§ Brief a
In two sentences, summarize the article on Yemen's war.

Yemen war generates widespread suffering, but few refugees
Amid Yemen's misery, two young women living in the war-damaged cities of Aden and Sanaa know they are among the relatively fortunate. They are not starving, their homes have not been destroyed and they have survived bombs and bullets unscathed.
But both long to escape the conflict plunging their country ever deeper into catastrophe. Neither can see a way out.
"I don't want to lose my life over a dream," says Nisma al-Ozebi, a 21-year-old civil engineering student in the southern port city of Aden. She hankers for a scholarship that would be her passport to a sanctuary in Europe, but adds: "I don't want to leave Yemen and live like a refugee."
Yemen's civil war intensified sharply almost a year ago when a Saudi-led Arab coalition intervened with air strikes, a naval blockade and ground troops to counter Houthi rebels intent on seizing the whole country.
The Houthis, Zaidi Shi'ite tribesmen now allied with an old enemy, former President Ali Abdullah Saleh, are seen by Riyadh as tools of regional arch-foe Iran, a charge they and Tehran deny.
"You feel like death is waiting in every place," says Kholood al-Absi, 27, who lost her job with an oil services company in Sanaa late last year. "From the air it's Saudi planes. From the ground it's Houthis, car bombs, explosions, clashes. You feel the lives of Yemenis are very cheap."
Reached by telephone at her home in the capital, she says: "I have a valid passport ... I'm just ready to go."

(Extracted records)
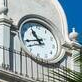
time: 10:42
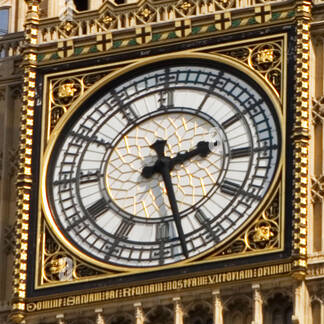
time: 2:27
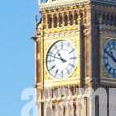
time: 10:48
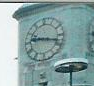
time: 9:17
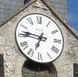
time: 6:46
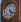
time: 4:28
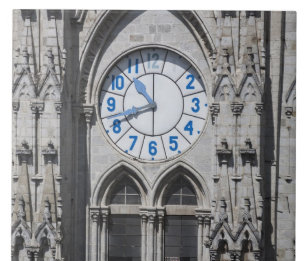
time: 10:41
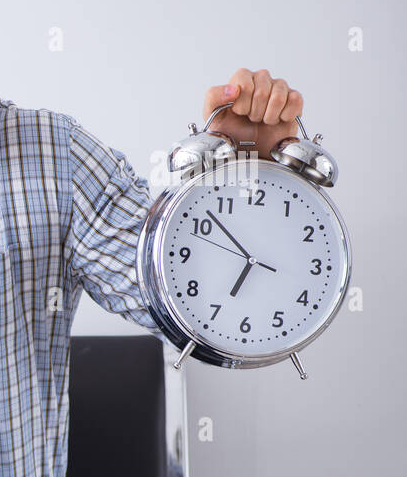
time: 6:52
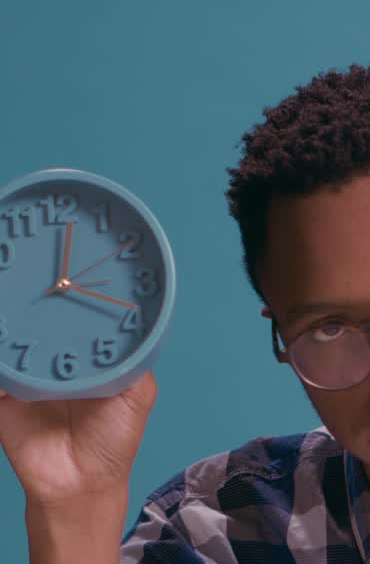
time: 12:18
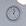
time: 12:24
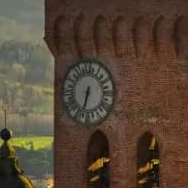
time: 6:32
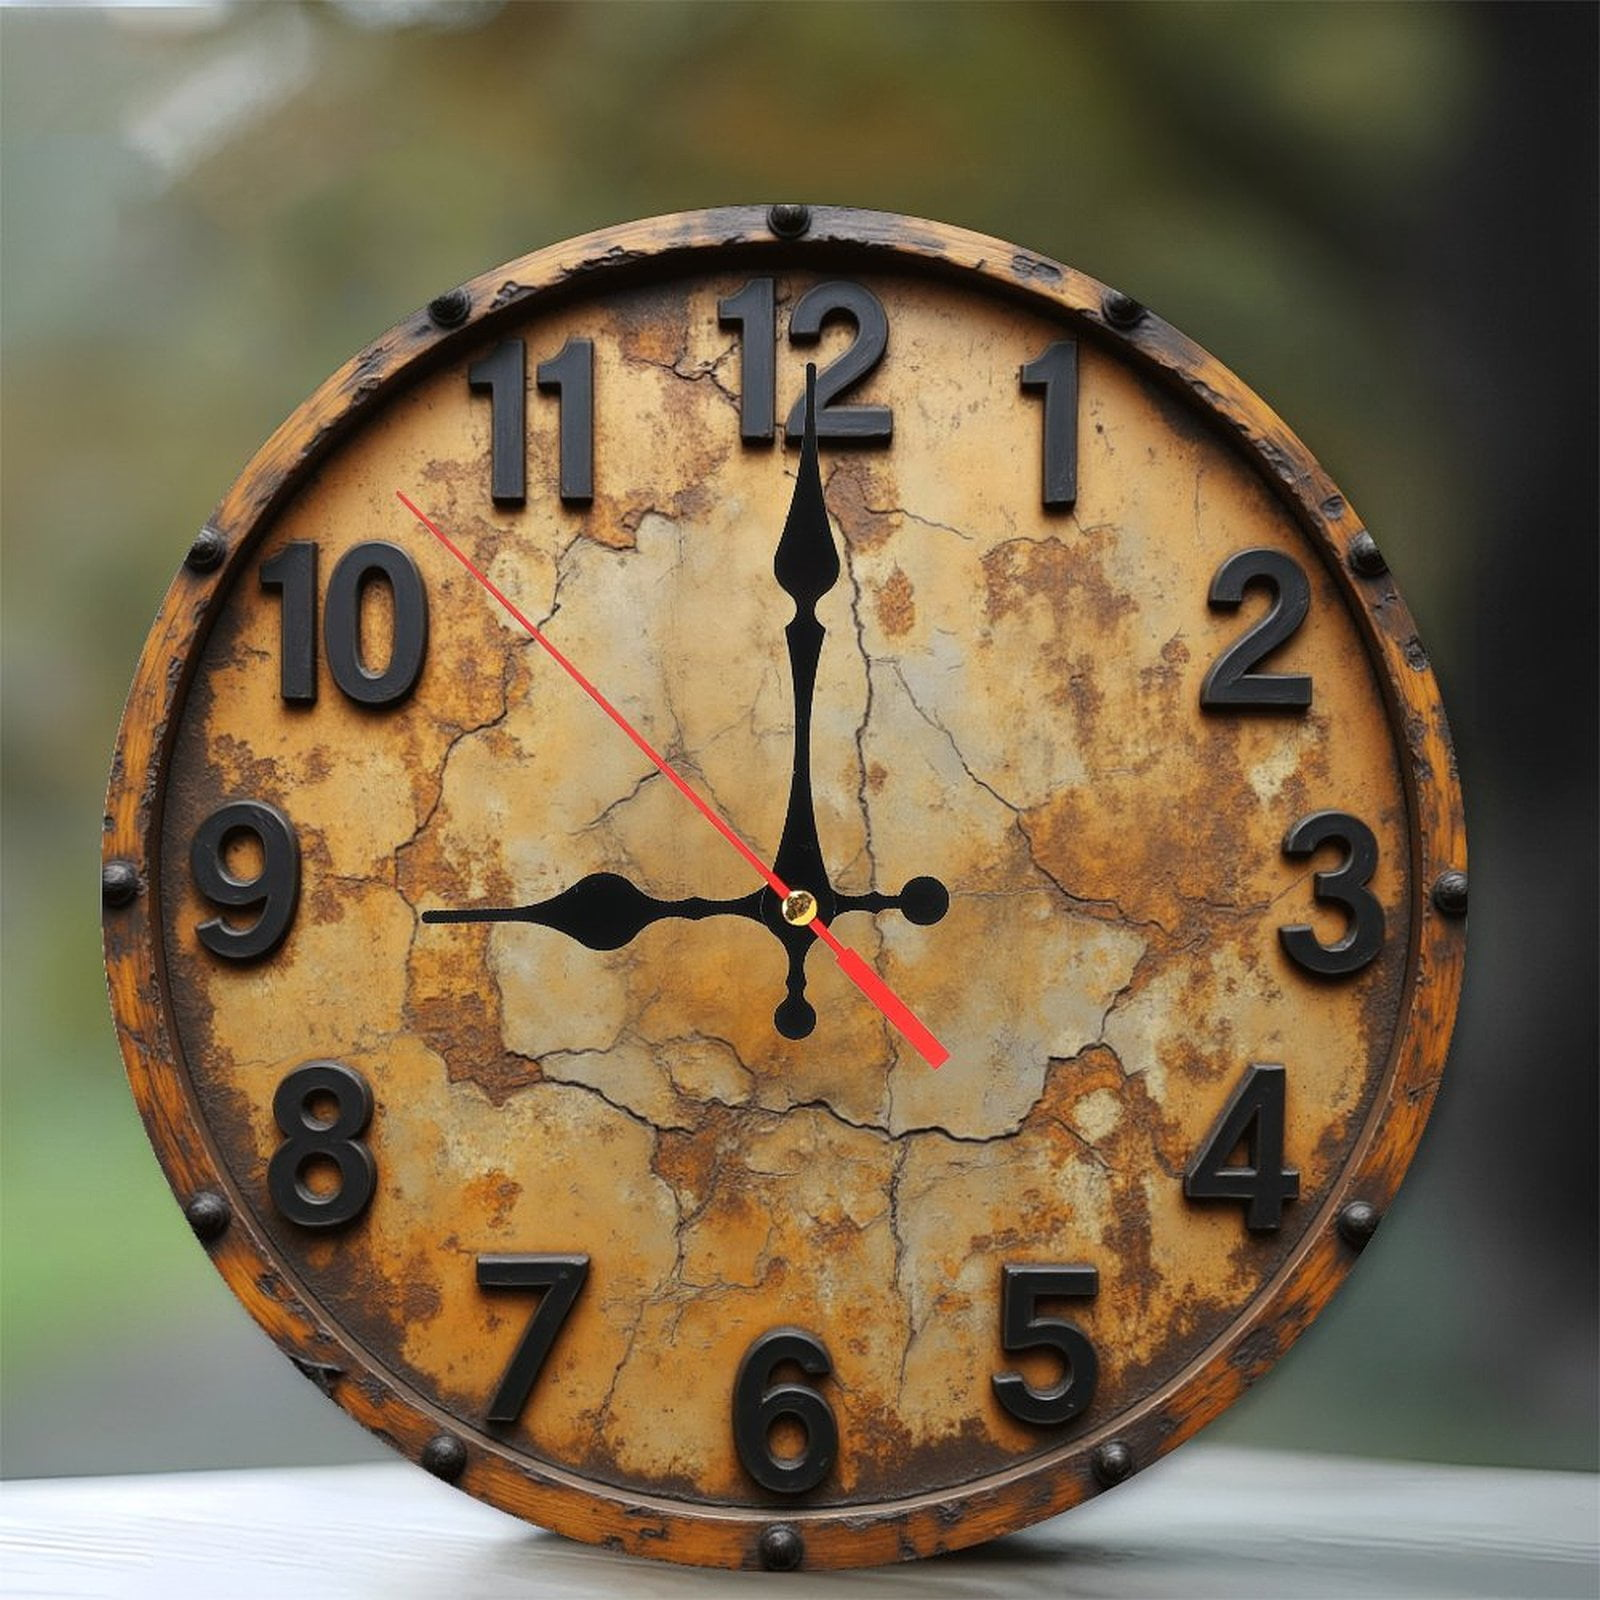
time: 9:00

§ Brief b
Update the records of clock readings by changing "time" to "reading" and keeping everything else the same. Leave the pictures out.

§ Written solution a
Two young women in Aden and Sanaa have been spared hunger, the loss of their homes and injury, yet both long to escape Yemen's war and neither can see a way out. The war intensified sharply almost a year ago when a Saudi-led Arab coalition intervened against Houthi rebels, whom Riyadh sees as tools of Iran, a charge they and Tehran deny.

§ Written solution b
reading: 10:42
reading: 2:27
reading: 10:48
reading: 9:17
reading: 6:46
reading: 4:28
reading: 10:41
reading: 6:52
reading: 12:18
reading: 12:24
reading: 6:32
reading: 9:00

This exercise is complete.